Merrymouse · 30/08/2025 16:54

Well, yes, that is rather the point I was trying to make.

I know Merry - wanted to back you up. I find the handwaving away of the feelings of wives/partners/children in that situation snd how pressure is brought to bear on them not just by their husbands but by society at large "oh but she's living her authentic life, how can you not be supportive?!" so incredibly disrespectful and lacking in empathy

Grammarnut · 30/08/2025 17:15

LupaMoonhowl · 30/08/2025 15:42

What is deadnaming?

It's calling a man who thinks he's a woman/a woman who thinks she's a man, the name they were given by their parents/carers etc when they were small i.e. the name on their birth certificate, rather than their new name in their preferred 'gender'. So Sam is now Sally and it's nasty to call him 'Sam'. It's polite.
However, all this becomes less about politeness and more about truth when crimes are committed (e.g. the transwoman who killed 2 children and injured 17 other people in Minnesota) or when 'transwomen' are trying - illegally in the UK - to enter women's sex segregated spaces.
I will call Sam 'Sally' if that's what he wants - I will not, if asked, say he is a woman and I won't refer to him as a woman out of his hearing (though I may be circumspect in some situations where outing that I am GC will cost me something I like doing - which is forced compliance, of course, and abusive and I object to it).

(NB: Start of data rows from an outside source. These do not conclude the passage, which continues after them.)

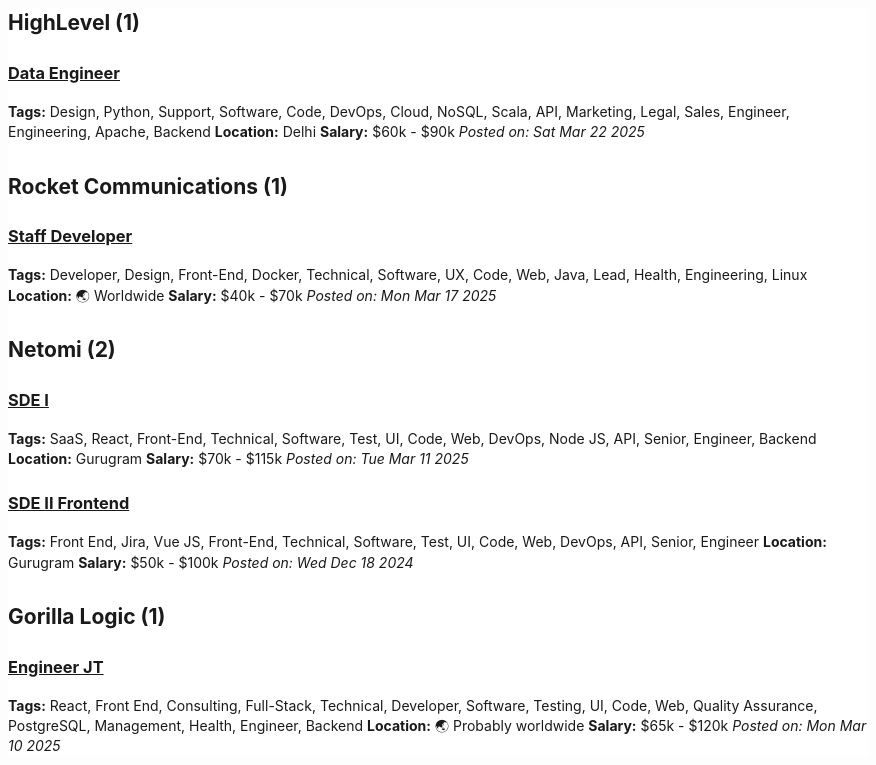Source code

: ## HighLevel (1)

### [Data Engineer](https://remoteok.com/remote-jobs/remote-data-engineer-highlevel-1089551)
**Tags:** Design, Python, Support, Software, Code, DevOps, Cloud, NoSQL, Scala, API, Marketing, Legal, Sales, Engineer, Engineering, Apache, Backend
**Location:** Delhi
**Salary:** $60k - $90k
*Posted on: Sat Mar 22 2025*

## Rocket Communications (1)

### [Staff Developer](https://remoteok.com/remote-jobs/remote-staff-developer-rocket-communications-1088673)
**Tags:** Developer, Design, Front-End, Docker, Technical, Software, UX, Code, Web, Java, Lead, Health, Engineering, Linux
**Location:** 🌏 Worldwide
**Salary:** $40k - $70k
*Posted on: Mon Mar 17 2025*

## Netomi (2)

### [SDE I](https://remoteok.com/remote-jobs/remote-sde-i-netomi-1087585)
**Tags:** SaaS, React, Front-End, Technical, Software, Test, UI, Code, Web, DevOps, Node JS, API, Senior, Engineer, Backend
**Location:** Gurugram
**Salary:** $70k - $115k
*Posted on: Tue Mar 11 2025*

### [SDE II Frontend](https://remoteok.com/remote-jobs/remote-sde-ii-frontend-netomi-1062015)
**Tags:** Front End, Jira, Vue JS, Front-End, Technical, Software, Test, UI, Code, Web, DevOps, API, Senior, Engineer
**Location:** Gurugram
**Salary:** $50k - $100k
*Posted on: Wed Dec 18 2024*

## Gorilla Logic (1)

### [Engineer JT](https://remoteok.com/remote-jobs/remote-engineer-jt-gorilla-logic-1087368)
**Tags:** React, Front End, Consulting, Full-Stack, Technical, Developer, Software, Testing, UI, Code, Web, Quality Assurance, PostgreSQL, Management, Health, Engineer, Backend
**Location:** 🌏 Probably worldwide
**Salary:** $65k - $120k
*Posted on: Mon Mar 10 2025*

Merrymouse · 30/08/2025 17:17

Theswiveleyeballsinthesky · 30/08/2025 17:09

I know Merry - wanted to back you up. I find the handwaving away of the feelings of wives/partners/children in that situation snd how pressure is brought to bear on them not just by their husbands but by society at large "oh but she's living her authentic life, how can you not be supportive?!" so incredibly disrespectful and lacking in empathy

"I know Merry - wanted to back you up."

Thanks - wasn't objecting to the back up, just exasperated that the point required further explanation!

Merrymouse · 30/08/2025 17:21

Maddy70 · 30/08/2025 17:03

It's not something I could cope with in my marriage so if they didn't accept it they have a choice to stay or leave. If they choose to stay and accept the "female" them they accept it all , if they don't, the marriage breaks up

And children? More often than not some kind of relationship is necessary after divorce.